Exhibition Planning: The Ultimate How-to Guide

It’s hard not to love an exhibition. Whether it’s an art display, a convention, or even a trade show, exhibitions are a fantastic way to get people involved and engaging with your brand, or indeed with a cultural event like an art show.


But, with their varied nature, understanding how to plan an exhibition can seem incredibly daunting. So, to help you out, the team here at Exhibition Centre Liverpool have pulled together a guide to event planning – including the main areas you need to consider during the planning stages, and why these are important.

Keep reading to find out more

How to plan an exhibition:

There’s no hard and fast rule to exhibition planning – each exhibition is inherently different, with their own design challenges and goals. But, there are some constants that should make up the framework of your exhibition plan.


Preparation is a broad term. Rather than a specific step, this covers everything you need to consider right at the beginning of the exhibition planning journey. For example, you should always start your planning early, regardless of the size of your exhibition. This affords you additional time to handle any technological issues, long lead times on equipment, or other problems that crop up.

Aside from giving you more opportunities to resolve issues before they snowball, starting your preparation early gives you time for more research, outreach, and PR efforts. This includes looking at broader themes, like:

  • Who is your target audience?
  • What is the exhibition for?
  • What potential issues may the exhibition face?
  • How should you market your exhibition?

It also allows you to generate interest, and gauge potential engagement with your topic. This can help you with the exhibition design, as you’ll have a rough idea of venue size, and ensure that your plans meet the needs or wants of your attendees. By preparing early, you could even send out surveys or put out feelers for what potential participants are looking for in an exhibition, and how you can meet the needs of your audience.


Budget. This is the big one, and there’s no getting away from it when you’re planning your exhibition. And there’s also no denying you have a lot of areas you need to balance to keep within your budget whilst managing to create an engaging exhibition design, including:

  • Venue hire.
  • Catering fees (if necessary).
  • Technology and equipment hire (if necessary).
  • Additional personnel costs (including day staff, additional security, etc).
  • Marketing spend.
  • Logistical costs.

Exhibition budgets are dictated by a variety of factors, so it’s vital that you take the time to understand what costs you’re likely to come across, and how much you can allocate on each area. Starting to plan your exhibition early, as previously discussed, has plenty of benefits, one of which could include finding options that fit your exhibition design and budget.
::::::
EXERCISE AIM — In the exhibition planning guide, besides more chances to resolve issues early, what does starting preparation early give you time for?
::::::
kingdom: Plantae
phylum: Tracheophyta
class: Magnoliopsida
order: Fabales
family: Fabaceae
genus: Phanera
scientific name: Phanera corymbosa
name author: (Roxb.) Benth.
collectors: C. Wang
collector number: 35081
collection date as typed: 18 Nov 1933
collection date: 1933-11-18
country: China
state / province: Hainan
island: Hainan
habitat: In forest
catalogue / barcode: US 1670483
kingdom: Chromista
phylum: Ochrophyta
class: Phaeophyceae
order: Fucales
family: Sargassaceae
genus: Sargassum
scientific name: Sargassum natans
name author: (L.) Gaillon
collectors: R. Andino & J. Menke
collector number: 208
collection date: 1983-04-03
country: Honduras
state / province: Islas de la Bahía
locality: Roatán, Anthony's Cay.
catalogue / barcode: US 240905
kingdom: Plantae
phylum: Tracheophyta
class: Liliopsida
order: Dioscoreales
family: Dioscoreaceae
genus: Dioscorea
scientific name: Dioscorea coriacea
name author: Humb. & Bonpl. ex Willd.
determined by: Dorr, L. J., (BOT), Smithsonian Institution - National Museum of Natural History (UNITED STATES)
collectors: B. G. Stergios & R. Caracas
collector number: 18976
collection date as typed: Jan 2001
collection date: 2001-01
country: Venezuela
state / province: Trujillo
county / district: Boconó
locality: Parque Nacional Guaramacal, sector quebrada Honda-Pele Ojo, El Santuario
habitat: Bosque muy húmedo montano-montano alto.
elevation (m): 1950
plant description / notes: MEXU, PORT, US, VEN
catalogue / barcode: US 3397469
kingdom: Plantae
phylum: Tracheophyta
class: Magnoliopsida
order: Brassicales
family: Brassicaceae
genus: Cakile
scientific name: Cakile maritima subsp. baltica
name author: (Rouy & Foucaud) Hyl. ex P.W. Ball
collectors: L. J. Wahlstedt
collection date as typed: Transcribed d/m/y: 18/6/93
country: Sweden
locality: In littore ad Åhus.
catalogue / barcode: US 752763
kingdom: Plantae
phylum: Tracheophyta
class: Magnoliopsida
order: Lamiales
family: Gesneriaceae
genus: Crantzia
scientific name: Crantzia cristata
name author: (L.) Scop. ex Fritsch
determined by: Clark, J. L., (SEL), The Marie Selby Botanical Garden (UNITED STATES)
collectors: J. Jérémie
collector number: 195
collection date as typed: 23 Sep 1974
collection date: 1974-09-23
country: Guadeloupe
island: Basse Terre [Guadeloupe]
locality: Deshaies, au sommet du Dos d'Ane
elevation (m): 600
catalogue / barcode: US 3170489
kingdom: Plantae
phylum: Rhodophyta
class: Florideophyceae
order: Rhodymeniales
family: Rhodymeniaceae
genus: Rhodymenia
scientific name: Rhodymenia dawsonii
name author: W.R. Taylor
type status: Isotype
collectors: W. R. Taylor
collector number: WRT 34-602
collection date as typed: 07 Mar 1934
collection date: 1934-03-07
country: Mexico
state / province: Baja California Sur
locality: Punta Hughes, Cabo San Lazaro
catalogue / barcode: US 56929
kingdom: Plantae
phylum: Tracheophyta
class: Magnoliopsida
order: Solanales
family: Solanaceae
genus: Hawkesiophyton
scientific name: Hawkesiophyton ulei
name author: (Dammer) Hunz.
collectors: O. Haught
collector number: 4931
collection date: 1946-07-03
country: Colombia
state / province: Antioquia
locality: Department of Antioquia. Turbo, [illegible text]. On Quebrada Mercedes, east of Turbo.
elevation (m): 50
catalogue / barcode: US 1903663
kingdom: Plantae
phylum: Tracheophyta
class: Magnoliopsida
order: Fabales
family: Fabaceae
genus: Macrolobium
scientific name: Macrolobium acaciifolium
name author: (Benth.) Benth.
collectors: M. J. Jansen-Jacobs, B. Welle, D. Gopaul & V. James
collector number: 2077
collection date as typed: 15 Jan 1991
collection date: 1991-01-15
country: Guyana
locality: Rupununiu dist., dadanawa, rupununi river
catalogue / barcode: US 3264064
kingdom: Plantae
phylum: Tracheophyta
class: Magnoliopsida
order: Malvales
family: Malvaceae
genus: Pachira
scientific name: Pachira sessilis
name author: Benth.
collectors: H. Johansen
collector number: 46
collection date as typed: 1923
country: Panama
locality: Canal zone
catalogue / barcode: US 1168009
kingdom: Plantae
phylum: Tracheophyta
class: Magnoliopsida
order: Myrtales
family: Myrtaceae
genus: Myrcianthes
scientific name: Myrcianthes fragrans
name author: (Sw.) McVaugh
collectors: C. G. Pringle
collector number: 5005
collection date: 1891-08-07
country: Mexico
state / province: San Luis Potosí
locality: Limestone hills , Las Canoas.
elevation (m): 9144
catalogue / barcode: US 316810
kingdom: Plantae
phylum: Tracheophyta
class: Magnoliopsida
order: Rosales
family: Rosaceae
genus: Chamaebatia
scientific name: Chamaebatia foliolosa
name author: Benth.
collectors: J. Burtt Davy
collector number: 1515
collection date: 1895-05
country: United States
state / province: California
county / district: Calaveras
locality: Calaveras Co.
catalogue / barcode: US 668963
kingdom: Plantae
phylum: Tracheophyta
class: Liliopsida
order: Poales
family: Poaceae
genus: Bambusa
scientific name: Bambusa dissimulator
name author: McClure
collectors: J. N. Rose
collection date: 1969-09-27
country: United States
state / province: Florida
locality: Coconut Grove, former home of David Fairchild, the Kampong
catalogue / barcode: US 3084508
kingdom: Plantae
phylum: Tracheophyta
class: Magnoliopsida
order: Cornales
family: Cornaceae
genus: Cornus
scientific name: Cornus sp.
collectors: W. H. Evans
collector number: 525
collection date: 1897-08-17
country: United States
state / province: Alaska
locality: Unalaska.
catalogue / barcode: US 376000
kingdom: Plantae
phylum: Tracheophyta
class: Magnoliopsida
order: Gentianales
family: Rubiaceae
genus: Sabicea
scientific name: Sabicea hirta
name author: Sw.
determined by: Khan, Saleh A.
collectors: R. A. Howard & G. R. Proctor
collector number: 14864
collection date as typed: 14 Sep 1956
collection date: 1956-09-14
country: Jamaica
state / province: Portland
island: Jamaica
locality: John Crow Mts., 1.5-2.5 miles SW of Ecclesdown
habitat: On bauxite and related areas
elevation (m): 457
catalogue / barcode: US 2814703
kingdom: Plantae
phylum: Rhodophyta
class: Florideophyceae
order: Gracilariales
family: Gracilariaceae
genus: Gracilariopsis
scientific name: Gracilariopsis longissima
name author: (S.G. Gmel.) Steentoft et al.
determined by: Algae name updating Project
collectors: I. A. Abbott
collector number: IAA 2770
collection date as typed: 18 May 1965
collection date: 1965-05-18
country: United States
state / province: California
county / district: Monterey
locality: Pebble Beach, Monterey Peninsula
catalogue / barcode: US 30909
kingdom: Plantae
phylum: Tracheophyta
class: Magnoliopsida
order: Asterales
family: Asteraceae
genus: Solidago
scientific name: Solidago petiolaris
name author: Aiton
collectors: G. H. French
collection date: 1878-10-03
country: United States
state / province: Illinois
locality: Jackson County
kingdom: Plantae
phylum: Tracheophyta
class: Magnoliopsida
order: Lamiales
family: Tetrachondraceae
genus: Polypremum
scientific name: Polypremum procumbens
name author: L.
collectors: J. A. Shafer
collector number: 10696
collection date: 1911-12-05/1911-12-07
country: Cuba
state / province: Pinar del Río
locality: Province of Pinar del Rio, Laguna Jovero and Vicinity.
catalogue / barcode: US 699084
::::::
SOLUTION TO THIS TASK — More research, outreach, and PR efforts.